American writer, artist

Bessie Alexander Ficklen (Alexander; November 10, 1861 – March 3, 1945) was an American poet and artist. Her essay on "Dream Poetry", appeared in one of the leading magazines of the 19th-century and attracted much attention. She wrote more for pleasure than for any monetary gain. She was also quite as clever with drawing-pencils as with her pen, and from time to time, for private circulation, published little books of rhyme—simple, jesting doggerel—written and illustrated by her own hand. She was a hand puppeteer, creating them for several decades and writing a book on the subject.

==Biography==
Bessie Mason Alexander was born near Fredericksburg, Virginia, November 10, 1861. Her mother was B. M. Alexander and her maiden name was Mason. On her father's side, she is of Scotch descent. Her great-grandfather, a graduate of University of Edinburgh, emigrated from Scotland to the United States in Colonial days. He settled in Georgia and served as a surgeon in the American Revolutionary War. Ficklen's father, General Edward Porter Alexander, was educated at West Point, and, after completing the course of study there, entered the United States Army Corps of Engineers. On the breaking out of the Civil War, he enlisted in the Confederate States Army, and served with distinction as James Longstreet's chief of artillery.

Ficklen was graduated from the Columbia Female Institute, Columbia, Tennessee.

On December 28, 1886, she married John Rose Ficklen (1858–1907), professor of history in Tulane University, New Orleans, Louisiana. On the opening of the art school in H. Sophie Newcomb Memorial College, in New Orleans, Ficklen became a student there, showing special excellence in the direction of drawing and modeling. In the latter department, she did some good work, notably the head of a child, shown at the autumnal exhibition in 1891. In 1889, was published "Catterel, Ratterel, Doggerel", a set of satirical verses composed by General Alexander; the clever illustrations which accompanied these humorous verses were the work of Ficklen. An essay of Ficklen's, entitled "Dream-Poetry", appeared in Scribner's Magazine in 1891.
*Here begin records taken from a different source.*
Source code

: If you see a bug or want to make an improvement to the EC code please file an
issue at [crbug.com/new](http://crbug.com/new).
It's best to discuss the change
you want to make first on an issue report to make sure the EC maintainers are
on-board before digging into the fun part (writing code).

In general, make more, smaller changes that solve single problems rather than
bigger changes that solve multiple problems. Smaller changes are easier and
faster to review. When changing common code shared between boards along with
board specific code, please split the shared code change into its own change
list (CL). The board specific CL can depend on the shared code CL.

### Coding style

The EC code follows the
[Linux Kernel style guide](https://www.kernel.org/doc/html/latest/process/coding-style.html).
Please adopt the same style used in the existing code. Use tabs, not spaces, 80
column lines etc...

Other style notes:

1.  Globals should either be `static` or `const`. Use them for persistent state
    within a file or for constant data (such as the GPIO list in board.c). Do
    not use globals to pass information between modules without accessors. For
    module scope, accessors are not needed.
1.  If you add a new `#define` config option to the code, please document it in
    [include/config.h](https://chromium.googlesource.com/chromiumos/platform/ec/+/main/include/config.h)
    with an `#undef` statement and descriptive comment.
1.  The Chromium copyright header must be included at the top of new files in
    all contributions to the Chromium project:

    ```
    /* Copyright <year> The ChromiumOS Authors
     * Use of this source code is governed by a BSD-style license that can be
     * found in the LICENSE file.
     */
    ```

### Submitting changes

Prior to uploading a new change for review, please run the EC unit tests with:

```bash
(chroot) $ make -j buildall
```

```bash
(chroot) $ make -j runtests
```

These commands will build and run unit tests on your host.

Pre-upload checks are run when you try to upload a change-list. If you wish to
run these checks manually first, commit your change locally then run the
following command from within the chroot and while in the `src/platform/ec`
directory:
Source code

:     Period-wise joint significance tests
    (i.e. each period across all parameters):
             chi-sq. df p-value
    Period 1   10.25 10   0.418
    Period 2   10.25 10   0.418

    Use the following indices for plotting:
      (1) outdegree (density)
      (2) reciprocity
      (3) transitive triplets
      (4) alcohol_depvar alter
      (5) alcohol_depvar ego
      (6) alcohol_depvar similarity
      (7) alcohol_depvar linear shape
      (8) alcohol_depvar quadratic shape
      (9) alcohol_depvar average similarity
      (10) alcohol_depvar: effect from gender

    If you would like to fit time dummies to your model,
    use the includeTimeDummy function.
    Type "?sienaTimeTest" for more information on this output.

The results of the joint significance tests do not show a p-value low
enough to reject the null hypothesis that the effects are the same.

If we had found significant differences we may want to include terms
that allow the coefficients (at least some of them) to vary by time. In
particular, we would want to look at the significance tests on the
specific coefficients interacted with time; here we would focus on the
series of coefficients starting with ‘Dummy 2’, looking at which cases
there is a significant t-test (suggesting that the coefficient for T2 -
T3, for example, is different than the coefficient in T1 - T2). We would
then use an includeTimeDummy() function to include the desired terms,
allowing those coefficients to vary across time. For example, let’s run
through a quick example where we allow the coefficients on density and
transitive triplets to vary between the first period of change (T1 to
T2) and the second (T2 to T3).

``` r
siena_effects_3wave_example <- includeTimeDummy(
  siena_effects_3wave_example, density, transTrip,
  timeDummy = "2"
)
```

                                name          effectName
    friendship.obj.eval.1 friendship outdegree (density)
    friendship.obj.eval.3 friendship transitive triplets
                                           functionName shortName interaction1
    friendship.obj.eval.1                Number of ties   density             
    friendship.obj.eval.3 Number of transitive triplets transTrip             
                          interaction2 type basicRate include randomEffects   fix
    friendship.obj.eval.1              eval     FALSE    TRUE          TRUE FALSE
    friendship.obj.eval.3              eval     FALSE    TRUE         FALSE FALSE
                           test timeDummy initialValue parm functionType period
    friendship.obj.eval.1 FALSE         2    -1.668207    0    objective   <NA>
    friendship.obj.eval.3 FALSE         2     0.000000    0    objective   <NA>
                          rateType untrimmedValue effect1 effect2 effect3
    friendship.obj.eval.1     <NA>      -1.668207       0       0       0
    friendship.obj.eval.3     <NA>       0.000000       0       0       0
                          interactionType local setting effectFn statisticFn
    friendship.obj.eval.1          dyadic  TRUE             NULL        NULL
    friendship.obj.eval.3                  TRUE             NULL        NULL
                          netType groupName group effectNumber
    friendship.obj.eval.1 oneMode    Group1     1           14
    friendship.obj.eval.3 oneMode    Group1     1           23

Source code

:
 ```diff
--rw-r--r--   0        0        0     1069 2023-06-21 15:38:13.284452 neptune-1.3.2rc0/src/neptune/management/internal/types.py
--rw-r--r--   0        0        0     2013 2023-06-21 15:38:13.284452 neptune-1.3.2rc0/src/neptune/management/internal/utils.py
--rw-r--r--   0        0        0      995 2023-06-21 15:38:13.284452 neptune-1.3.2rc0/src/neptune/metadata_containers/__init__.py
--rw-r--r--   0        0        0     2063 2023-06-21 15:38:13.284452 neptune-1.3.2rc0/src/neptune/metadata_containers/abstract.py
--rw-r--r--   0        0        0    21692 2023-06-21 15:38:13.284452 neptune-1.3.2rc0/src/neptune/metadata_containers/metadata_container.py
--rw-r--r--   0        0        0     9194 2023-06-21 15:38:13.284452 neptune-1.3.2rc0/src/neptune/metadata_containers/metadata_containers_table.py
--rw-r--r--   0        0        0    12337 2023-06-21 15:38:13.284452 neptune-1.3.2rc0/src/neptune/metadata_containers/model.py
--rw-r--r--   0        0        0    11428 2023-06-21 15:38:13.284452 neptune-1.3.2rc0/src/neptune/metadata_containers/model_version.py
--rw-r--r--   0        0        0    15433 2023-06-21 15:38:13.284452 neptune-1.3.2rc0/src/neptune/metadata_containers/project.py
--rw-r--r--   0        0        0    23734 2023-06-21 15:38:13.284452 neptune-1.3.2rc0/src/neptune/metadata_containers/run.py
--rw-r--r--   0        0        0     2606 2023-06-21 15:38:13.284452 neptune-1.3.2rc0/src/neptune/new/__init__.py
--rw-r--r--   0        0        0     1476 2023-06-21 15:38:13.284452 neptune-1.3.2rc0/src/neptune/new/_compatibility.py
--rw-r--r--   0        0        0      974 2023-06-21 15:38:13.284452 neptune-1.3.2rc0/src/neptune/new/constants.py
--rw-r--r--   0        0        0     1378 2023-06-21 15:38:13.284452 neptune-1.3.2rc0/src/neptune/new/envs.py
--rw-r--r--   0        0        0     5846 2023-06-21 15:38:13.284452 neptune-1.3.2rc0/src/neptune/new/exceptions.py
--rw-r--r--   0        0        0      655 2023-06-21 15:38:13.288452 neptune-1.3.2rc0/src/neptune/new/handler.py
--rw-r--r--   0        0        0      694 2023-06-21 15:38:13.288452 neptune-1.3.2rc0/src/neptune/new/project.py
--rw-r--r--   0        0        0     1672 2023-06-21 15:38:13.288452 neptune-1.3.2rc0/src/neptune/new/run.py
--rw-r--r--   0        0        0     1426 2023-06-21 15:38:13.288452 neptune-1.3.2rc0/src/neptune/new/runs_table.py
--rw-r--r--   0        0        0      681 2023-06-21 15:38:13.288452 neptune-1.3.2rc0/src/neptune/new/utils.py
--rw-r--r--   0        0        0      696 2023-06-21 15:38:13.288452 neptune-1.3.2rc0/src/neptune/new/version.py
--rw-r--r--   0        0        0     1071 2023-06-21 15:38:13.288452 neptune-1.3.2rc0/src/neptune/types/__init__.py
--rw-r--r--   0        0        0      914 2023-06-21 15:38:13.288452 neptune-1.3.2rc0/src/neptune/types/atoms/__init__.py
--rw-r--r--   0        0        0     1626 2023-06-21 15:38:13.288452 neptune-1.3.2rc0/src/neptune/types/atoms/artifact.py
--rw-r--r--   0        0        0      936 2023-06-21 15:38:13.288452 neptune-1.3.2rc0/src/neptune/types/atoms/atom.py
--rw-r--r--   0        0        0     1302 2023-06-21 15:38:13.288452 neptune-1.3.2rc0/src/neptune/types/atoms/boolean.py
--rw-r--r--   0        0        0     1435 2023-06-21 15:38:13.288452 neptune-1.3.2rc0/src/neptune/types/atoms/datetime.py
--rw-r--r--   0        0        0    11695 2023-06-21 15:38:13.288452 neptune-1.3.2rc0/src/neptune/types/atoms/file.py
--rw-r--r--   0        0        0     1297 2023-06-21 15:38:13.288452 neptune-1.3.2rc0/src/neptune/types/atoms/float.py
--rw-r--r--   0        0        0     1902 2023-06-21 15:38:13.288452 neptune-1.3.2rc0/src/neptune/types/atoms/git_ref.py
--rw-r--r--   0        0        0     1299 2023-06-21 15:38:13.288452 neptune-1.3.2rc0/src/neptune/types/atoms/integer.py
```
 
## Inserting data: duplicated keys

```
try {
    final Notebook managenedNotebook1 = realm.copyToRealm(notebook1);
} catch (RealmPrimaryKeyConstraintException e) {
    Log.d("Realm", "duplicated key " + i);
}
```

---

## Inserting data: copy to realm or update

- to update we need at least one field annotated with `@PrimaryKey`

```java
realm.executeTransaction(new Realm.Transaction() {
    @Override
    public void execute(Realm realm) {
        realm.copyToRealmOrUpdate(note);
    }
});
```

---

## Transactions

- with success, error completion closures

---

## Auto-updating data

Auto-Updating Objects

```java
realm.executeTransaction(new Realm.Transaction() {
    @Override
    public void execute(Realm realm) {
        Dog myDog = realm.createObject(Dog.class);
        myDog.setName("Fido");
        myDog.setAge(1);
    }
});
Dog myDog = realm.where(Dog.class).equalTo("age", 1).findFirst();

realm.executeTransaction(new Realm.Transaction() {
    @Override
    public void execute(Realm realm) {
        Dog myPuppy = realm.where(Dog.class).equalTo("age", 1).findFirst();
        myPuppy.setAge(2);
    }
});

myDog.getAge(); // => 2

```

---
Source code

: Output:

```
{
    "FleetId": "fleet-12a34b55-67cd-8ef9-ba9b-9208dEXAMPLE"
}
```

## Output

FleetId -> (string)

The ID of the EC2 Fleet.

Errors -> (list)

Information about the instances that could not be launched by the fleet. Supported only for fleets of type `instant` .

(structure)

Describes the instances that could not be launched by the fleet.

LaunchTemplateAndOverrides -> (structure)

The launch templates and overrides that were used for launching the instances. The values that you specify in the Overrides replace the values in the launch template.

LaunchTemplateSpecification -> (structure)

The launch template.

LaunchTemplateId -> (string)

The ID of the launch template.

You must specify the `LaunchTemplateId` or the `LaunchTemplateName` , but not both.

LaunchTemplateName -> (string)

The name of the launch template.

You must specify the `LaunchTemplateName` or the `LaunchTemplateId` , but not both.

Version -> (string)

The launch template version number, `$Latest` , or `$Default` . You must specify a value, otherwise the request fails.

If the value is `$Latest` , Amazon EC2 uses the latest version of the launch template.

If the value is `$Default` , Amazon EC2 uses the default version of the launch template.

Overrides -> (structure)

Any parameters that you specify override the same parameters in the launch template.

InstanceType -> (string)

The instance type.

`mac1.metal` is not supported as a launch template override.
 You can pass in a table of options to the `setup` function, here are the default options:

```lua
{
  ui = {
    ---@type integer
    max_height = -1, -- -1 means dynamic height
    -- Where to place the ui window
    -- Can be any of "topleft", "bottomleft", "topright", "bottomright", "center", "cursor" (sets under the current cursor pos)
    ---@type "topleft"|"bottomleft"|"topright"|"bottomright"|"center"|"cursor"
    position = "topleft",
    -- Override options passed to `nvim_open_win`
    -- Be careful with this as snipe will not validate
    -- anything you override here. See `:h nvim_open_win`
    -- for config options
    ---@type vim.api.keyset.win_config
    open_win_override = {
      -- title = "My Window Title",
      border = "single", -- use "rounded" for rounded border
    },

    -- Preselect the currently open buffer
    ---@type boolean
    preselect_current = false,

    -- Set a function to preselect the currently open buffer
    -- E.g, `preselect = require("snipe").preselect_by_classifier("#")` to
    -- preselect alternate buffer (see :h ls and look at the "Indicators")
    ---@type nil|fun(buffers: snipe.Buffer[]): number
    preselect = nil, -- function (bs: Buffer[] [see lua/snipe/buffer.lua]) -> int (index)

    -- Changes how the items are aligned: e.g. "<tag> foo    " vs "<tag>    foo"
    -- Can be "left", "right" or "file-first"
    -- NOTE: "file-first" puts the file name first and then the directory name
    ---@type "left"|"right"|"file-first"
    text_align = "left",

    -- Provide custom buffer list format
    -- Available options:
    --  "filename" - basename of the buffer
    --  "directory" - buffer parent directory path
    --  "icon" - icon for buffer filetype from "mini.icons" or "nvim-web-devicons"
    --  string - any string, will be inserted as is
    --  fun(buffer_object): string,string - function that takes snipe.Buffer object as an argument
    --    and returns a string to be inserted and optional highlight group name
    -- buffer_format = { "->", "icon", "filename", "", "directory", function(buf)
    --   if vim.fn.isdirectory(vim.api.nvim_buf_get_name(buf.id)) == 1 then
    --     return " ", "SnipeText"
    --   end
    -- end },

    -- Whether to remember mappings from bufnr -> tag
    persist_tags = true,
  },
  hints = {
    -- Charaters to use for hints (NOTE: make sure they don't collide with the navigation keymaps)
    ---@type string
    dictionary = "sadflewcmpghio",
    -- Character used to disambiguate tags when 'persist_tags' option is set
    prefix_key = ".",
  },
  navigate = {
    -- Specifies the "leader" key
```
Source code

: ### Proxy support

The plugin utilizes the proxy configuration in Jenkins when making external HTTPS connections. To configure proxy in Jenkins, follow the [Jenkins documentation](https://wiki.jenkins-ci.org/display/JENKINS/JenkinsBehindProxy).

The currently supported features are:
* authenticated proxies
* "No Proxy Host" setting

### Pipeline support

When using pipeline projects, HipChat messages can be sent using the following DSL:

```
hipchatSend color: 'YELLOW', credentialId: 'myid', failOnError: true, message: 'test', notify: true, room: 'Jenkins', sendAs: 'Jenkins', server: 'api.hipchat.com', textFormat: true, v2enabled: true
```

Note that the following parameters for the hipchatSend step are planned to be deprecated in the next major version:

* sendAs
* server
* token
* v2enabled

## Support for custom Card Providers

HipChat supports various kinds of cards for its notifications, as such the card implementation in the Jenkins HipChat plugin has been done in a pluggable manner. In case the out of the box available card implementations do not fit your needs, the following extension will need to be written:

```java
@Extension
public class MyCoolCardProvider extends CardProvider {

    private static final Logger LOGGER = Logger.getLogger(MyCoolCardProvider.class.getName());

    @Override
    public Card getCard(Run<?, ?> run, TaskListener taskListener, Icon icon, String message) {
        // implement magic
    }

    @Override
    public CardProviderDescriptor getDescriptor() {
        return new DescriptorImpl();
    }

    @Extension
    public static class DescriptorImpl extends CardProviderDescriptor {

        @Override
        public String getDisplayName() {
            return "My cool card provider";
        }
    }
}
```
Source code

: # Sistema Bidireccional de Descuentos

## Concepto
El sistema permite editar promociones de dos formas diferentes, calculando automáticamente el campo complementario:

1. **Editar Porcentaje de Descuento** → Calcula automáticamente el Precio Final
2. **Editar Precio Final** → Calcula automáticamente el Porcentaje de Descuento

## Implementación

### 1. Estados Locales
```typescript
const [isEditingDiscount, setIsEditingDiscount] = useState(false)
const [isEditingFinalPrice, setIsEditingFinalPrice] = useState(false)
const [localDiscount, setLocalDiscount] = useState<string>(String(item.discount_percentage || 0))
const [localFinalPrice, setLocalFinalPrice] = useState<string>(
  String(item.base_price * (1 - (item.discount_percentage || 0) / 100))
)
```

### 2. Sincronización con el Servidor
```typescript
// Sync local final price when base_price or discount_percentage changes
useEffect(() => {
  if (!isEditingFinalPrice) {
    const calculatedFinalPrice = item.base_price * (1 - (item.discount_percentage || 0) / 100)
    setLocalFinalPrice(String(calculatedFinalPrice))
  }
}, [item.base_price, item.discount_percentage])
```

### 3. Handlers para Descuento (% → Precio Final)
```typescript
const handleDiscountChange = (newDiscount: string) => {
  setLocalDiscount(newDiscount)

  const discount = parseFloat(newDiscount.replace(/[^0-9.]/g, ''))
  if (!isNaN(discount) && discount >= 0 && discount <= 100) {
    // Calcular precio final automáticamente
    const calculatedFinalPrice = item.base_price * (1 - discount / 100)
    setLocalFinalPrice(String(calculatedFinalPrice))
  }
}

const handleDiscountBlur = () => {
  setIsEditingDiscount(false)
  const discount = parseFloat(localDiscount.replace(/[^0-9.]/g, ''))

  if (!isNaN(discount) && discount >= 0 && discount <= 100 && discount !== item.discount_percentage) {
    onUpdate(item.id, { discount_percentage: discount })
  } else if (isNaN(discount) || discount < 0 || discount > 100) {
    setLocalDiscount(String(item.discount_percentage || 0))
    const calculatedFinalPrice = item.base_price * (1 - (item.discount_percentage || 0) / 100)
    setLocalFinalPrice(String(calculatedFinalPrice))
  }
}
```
On April 14, 1928 and April 28, 1928, she exhibited at the 1st Allied Arts Exhibition of Dallas County, Texas.

Ficklen made hand puppets at various times in her life, when she was a child, mother, and grandmother. She also authored the book, A Handbook of Fist-Puppets (1935). A film regarding Ficklen included the subject of puppets.

The Ficklens had two children, Porter Alexander (born 1887), and Elizabeth Fitzhugh (born 1890).

Bessie Ficklen died March 3, 1945. (Note: According to Usgwarchives, she died in Dallas County, Texas, September 16, 1981.)